*** Opening of SUPPLIED RECORDS ***

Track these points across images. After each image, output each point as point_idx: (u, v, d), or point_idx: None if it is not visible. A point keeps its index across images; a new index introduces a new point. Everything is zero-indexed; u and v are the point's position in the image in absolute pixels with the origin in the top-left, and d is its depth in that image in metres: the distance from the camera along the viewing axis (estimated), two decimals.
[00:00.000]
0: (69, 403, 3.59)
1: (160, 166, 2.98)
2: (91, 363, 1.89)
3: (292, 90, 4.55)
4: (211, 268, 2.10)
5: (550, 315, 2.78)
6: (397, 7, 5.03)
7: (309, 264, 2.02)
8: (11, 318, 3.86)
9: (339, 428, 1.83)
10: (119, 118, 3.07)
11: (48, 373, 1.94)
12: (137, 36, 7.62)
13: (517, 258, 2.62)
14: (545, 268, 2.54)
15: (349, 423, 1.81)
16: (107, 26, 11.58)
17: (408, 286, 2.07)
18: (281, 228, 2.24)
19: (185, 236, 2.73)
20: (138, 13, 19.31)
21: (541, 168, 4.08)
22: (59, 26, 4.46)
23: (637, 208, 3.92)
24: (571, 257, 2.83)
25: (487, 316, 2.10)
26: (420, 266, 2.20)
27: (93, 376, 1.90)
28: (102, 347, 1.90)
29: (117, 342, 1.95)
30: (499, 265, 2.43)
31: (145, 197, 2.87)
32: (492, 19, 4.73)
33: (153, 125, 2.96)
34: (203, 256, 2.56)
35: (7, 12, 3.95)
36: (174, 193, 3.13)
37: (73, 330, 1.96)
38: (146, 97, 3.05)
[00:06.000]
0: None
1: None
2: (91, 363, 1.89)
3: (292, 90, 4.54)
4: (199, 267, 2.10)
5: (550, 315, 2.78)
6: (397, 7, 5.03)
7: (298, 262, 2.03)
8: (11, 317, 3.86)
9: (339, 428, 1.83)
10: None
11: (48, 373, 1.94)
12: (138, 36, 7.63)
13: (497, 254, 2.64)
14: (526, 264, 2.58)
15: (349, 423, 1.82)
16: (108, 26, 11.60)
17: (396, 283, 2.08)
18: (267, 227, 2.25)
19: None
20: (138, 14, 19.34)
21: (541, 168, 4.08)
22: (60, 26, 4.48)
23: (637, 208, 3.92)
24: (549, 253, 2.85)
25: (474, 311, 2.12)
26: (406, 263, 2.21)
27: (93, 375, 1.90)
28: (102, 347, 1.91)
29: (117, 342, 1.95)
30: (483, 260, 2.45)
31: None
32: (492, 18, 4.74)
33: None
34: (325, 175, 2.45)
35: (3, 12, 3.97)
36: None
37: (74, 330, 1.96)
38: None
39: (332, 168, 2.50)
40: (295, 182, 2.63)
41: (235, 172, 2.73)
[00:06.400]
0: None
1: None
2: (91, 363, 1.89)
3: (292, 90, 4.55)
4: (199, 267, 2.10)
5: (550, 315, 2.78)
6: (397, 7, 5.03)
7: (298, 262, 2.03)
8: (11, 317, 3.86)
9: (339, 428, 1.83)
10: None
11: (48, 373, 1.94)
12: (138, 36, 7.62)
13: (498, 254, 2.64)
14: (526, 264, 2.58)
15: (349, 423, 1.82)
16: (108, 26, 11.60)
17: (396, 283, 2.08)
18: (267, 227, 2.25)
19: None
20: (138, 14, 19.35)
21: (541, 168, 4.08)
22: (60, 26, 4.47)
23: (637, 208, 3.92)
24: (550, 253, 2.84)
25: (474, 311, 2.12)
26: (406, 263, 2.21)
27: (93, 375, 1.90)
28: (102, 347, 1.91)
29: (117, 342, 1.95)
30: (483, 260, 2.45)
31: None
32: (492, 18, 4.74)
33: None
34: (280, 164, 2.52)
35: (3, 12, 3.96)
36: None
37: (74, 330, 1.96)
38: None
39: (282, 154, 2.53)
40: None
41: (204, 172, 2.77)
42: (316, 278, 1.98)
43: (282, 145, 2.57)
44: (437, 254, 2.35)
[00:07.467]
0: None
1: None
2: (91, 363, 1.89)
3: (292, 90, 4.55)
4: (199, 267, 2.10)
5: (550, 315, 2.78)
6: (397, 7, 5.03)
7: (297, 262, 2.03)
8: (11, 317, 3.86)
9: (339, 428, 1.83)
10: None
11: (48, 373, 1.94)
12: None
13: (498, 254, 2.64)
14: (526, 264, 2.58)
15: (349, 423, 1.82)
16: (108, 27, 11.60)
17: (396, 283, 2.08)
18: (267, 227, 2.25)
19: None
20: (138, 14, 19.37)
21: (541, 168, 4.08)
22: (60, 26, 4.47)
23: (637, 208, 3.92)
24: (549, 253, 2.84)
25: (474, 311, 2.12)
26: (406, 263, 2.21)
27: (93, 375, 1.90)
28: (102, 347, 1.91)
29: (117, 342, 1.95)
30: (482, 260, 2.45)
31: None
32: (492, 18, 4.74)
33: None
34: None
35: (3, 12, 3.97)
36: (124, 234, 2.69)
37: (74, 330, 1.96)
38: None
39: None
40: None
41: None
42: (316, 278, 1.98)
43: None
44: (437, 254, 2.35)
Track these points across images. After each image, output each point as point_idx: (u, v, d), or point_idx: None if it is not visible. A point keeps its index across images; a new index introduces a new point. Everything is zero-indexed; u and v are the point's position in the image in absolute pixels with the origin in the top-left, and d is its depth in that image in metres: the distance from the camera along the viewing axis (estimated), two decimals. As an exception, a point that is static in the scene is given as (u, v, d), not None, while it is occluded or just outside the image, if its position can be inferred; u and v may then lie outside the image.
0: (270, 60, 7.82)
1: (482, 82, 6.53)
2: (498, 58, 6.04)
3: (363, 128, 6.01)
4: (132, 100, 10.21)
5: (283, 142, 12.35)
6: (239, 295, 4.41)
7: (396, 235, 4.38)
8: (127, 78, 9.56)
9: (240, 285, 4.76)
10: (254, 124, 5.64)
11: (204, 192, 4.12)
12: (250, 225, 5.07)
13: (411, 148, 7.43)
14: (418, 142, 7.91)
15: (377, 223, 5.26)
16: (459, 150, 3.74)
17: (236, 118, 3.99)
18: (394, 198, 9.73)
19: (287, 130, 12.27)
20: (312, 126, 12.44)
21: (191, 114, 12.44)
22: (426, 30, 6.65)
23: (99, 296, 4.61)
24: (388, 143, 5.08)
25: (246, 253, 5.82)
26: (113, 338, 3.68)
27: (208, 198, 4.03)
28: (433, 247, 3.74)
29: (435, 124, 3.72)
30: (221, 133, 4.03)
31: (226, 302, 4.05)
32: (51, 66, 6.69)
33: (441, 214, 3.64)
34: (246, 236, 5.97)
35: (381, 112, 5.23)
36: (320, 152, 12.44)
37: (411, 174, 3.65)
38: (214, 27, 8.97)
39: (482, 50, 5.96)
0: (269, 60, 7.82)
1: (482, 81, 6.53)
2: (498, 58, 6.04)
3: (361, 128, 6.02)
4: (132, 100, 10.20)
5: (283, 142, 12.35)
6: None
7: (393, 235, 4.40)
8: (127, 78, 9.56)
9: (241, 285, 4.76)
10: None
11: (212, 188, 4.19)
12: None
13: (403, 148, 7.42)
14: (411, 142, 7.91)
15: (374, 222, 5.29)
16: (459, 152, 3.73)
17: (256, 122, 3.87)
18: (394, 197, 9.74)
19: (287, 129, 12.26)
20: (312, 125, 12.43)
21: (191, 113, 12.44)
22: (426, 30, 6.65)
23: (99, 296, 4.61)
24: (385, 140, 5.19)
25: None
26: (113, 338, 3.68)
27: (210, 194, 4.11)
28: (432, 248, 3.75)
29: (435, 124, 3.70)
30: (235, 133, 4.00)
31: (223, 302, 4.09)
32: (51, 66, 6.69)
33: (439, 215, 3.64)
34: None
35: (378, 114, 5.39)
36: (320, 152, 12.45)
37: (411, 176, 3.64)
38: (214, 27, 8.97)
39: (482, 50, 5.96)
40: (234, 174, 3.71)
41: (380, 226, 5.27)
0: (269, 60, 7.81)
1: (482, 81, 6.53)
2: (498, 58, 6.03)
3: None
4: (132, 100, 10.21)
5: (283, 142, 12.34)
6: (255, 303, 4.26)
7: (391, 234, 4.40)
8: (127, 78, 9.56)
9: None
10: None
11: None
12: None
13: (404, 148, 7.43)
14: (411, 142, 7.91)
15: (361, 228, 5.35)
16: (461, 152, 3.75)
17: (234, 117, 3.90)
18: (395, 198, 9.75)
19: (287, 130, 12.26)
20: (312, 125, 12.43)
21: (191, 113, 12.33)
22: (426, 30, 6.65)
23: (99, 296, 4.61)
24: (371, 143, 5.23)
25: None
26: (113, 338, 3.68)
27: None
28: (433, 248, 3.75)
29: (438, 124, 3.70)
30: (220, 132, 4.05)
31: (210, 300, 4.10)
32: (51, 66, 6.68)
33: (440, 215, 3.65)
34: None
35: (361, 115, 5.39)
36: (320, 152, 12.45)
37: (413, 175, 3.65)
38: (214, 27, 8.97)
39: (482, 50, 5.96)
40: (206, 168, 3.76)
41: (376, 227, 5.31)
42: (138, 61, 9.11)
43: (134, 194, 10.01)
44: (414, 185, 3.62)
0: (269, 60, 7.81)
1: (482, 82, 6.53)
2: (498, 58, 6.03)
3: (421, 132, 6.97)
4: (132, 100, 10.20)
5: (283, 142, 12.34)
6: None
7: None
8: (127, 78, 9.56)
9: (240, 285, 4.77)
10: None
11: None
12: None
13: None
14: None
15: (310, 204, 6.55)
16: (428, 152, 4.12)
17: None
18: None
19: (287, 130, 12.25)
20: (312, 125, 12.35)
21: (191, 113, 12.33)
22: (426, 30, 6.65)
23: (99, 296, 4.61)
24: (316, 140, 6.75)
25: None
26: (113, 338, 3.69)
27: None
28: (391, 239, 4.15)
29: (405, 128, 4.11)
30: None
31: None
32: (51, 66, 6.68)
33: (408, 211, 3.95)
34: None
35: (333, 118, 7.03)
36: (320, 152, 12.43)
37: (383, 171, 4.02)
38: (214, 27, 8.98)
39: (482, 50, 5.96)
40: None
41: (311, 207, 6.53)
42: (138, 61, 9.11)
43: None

*** Close of SUPPLIED RECORDS ***

> ASSIGNMENT
Give back exactly the lines from the beginning of the records through the line containing "4: (211, 268, 2.10)", and only those.

> ANSWER TO THE EXERCISE
Track these points across images. After each image, output each point as point_idx: (u, v, d), or point_idx: None if it is not visible. A point keeps its index across images; a new index introduces a new point. Everything is zero-indexed; u and v are the point's position in the image in absolute pixels with the origin in the top-left, and d is its depth in that image in metres: the distance from the camera along the viewing axis (estimated), two decimals.
[00:00.000]
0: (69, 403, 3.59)
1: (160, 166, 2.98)
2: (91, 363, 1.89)
3: (292, 90, 4.55)
4: (211, 268, 2.10)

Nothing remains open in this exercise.